Bits Bucket for February 12, 2012

Too bad Polly isn’t with us this weekend to school this dumb rube LA Times writer in the subtleties of law, as it applies (or doesn’t) to Wall Street investment banksters.

Mortgage settlement is great — for politicians and banks
The settlement mostly requires mortgage lenders and servicers to comply with what I would have thought was already the law, which prohibits, you know, criminal fraud.

California Atty. Gen. Kamala D. Harris retains the right to pursue the banks under state fraud laws. But the settlement narrows the breadth of a promising Massachusetts investigation and may entirely shut down cases brought against BofA by the Arizona and Nevada attorneys general. (Bob Chamberlin, Los Angeles Times)

By Michael Hiltzik
February 11, 2012

I hate a parade. And the parade of rosy self-congratulation staged last week by the creators of the $25-billion mortgage fraud settlement with five big banks is the kind of parade I really hate.

There certainly are some big winners in the deal, which has the approval of 49 of the 50 state attorneys general. Start with its godfathers. President Obama took to the podium a couple of hours after the deal’s announcement to declare that it will “speed relief to the hardest-hit homeowners.”

California Atty. Gen. Kamala D. Harris went before the cameras soon after that, taking credit for “a tremendous victory for California,” which has been perhaps the hardest-hit state in the foreclosure crisis.

Then there are the banks. The signatories to the deal are Bank of America, Citibank, Wells Fargo & Co., JPMorgan Chase and Ally Financial (formerly GMAC), which handle payments on more than half the nation’s outstanding 27 million home loans and therefore have been at the center of the servicing and foreclosure abuses the settlement is supposed to end.
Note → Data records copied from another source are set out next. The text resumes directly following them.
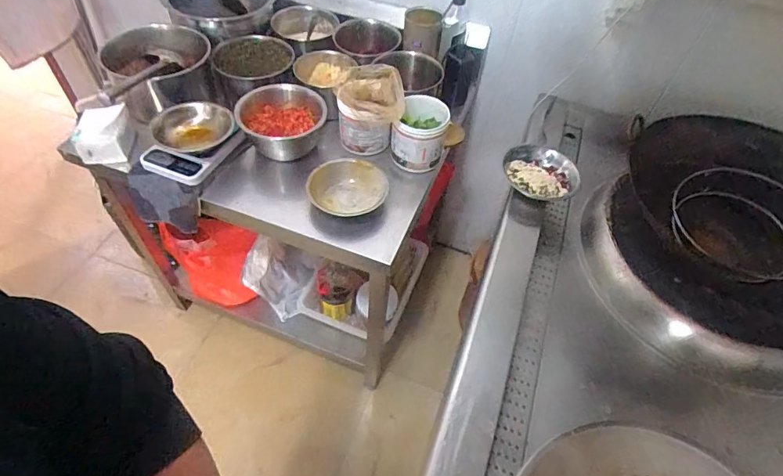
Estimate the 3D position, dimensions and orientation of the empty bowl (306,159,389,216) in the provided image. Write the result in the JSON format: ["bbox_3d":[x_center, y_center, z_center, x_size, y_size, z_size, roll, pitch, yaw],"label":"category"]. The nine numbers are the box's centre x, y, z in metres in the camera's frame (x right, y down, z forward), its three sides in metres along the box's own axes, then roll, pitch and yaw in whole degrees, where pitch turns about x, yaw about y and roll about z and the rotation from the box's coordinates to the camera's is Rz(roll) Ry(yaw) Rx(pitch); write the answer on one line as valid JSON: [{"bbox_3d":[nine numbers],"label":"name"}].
[{"bbox_3d":[-0.091,-0.102,0.957,0.156,0.049,0.157,2,52,-3],"label":"empty bowl"}]

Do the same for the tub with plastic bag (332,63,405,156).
[{"bbox_3d":[-0.049,-0.291,1.009,0.139,0.162,0.149,2,52,-3],"label":"tub with plastic bag"}]

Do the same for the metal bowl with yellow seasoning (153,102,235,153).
[{"bbox_3d":[-0.428,-0.236,0.977,0.163,0.053,0.144,-20,57,-19],"label":"metal bowl with yellow seasoning"}]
If you don’t listen too closely, it sounds as if they’re putting up the $25 billion. Not so. The only cold cash the banks are paying is a combined $5 billion, including $1.5 billion to compensate borrowers whose homes were foreclosed on from 2008 through the end of last year, with the rest going to the federal and state governments to pay for regulatory programs.

Most of the balance is in mortgage relief for stressed or underwater mortgage holders, including principal reductions, refinancings and other modifications.

How much of this will translate into an outlay of cash by the five banks? Not much, if any.

For one thing, even the government acknowledges that a lender typically benefits when ways are found to keep a home out of foreclosure — a lender loses an average $60,000 on every foreclosure, according to figures the federal government disclosed in connection with the settlement announcement. It’s been institutional resistance and legal entanglements, not economics, that have kept more modifications from going forward.

Many of the loans destined to be modified under the settlement aren’t even owned by the banks, but rather by investors — the banks just collect the checks.

Consequently, as mortgage expert Adam Levitin of Georgetown Law School observes, most of the settlement “is being financed on the dime of MBS [mortgage-backed securities] investors such as pension funds, 401(k) plans, insurance companies and the like — parties that did not themselves engage in any of the wrongdoing covered by the settlement.”

What about homeowners? They don’t get much, especially in relation to the scale of the housing crisis. More than 2 million owners have lost their homes to foreclosure during the last four years; this deal will provide 750,000 with a payment of $2,000 each.

Some 11 million homeowners are underwater by about $700 billion combined, or an average of nearly $65,000 each. In a transport of optimism, federal officials are projecting that this deal will help 2 million of them, to the tune of perhaps $20,000 each. By the way, loans owned by the government-sponsored firms Fannie Mae and Freddie Mac aren’t eligible for this relief. Since they own or control the majority of all outstanding mortgages, that’s a rather large black hole.